### Records for this task

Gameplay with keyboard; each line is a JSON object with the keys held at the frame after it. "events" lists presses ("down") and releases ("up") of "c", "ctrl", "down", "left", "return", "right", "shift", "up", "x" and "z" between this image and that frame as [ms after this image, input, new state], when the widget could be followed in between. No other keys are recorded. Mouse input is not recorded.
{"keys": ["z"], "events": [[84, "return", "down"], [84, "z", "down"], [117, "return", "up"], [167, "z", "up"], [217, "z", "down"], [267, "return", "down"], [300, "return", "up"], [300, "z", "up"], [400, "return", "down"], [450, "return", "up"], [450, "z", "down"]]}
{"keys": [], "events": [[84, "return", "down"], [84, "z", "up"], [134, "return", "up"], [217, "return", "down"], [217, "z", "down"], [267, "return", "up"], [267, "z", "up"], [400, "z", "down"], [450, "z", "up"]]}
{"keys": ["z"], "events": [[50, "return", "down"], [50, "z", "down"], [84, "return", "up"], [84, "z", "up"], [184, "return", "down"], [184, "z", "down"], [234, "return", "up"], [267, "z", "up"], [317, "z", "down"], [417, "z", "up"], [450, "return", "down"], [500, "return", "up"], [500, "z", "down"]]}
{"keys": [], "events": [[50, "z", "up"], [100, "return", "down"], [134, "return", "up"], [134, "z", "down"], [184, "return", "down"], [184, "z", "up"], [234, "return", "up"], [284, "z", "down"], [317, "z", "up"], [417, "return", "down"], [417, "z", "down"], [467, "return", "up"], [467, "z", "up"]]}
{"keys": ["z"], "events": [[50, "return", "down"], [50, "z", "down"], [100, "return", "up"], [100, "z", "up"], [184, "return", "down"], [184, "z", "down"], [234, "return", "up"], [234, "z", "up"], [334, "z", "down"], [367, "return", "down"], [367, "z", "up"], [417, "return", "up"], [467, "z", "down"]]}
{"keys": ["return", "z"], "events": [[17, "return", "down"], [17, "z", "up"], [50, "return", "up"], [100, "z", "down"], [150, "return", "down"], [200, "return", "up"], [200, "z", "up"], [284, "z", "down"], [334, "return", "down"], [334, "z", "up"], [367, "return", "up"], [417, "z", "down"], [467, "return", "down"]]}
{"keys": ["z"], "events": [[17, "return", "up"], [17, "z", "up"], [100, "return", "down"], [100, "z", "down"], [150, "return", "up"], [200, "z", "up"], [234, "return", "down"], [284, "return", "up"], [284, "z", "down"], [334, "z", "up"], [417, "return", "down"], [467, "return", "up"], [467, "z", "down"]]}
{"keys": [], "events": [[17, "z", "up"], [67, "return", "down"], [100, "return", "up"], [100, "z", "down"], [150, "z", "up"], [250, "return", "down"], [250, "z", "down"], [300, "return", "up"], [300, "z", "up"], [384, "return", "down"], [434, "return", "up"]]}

######

▶ _Exercise goal_
Give every entry again, character for character.

▶ _Answer_
Gameplay with keyboard; each line is a JSON object with the keys held at the frame after it. "events" lists presses ("down") and releases ("up") of "c", "ctrl", "down", "left", "return", "right", "shift", "up", "x" and "z" between this image and that frame as [ms after this image, input, new state], when the widget could be followed in between. No other keys are recorded. Mouse input is not recorded.
{"keys": ["z"], "events": [[84, "return", "down"], [84, "z", "down"], [117, "return", "up"], [167, "z", "up"], [217, "z", "down"], [267, "return", "down"], [300, "return", "up"], [300, "z", "up"], [400, "return", "down"], [450, "return", "up"], [450, "z", "down"]]}
{"keys": [], "events": [[84, "return", "down"], [84, "z", "up"], [134, "return", "up"], [217, "return", "down"], [217, "z", "down"], [267, "return", "up"], [267, "z", "up"], [400, "z", "down"], [450, "z", "up"]]}
{"keys": ["z"], "events": [[50, "return", "down"], [50, "z", "down"], [84, "return", "up"], [84, "z", "up"], [184, "return", "down"], [184, "z", "down"], [234, "return", "up"], [267, "z", "up"], [317, "z", "down"], [417, "z", "up"], [450, "return", "down"], [500, "return", "up"], [500, "z", "down"]]}
{"keys": [], "events": [[50, "z", "up"], [100, "return", "down"], [134, "return", "up"], [134, "z", "down"], [184, "return", "down"], [184, "z", "up"], [234, "return", "up"], [284, "z", "down"], [317, "z", "up"], [417, "return", "down"], [417, "z", "down"], [467, "return", "up"], [467, "z", "up"]]}
{"keys": ["z"], "events": [[50, "return", "down"], [50, "z", "down"], [100, "return", "up"], [100, "z", "up"], [184, "return", "down"], [184, "z", "down"], [234, "return", "up"], [234, "z", "up"], [334, "z", "down"], [367, "return", "down"], [367, "z", "up"], [417, "return", "up"], [467, "z", "down"]]}
{"keys": ["return", "z"], "events": [[17, "return", "down"], [17, "z", "up"], [50, "return", "up"], [100, "z", "down"], [150, "return", "down"], [200, "return", "up"], [200, "z", "up"], [284, "z", "down"], [334, "return", "down"], [334, "z", "up"], [367, "return", "up"], [417, "z", "down"], [467, "return", "down"]]}
{"keys": ["z"], "events": [[17, "return", "up"], [17, "z", "up"], [100, "return", "down"], [100, "z", "down"], [150, "return", "up"], [200, "z", "up"], [234, "return", "down"], [284, "return", "up"], [284, "z", "down"], [334, "z", "up"], [417, "return", "down"], [467, "return", "up"], [467, "z", "down"]]}
{"keys": [], "events": [[17, "z", "up"], [67, "return", "down"], [100, "return", "up"], [100, "z", "down"], [150, "z", "up"], [250, "return", "down"], [250, "z", "down"], [300, "return", "up"], [300, "z", "up"], [384, "return", "down"], [434, "return", "up"]]}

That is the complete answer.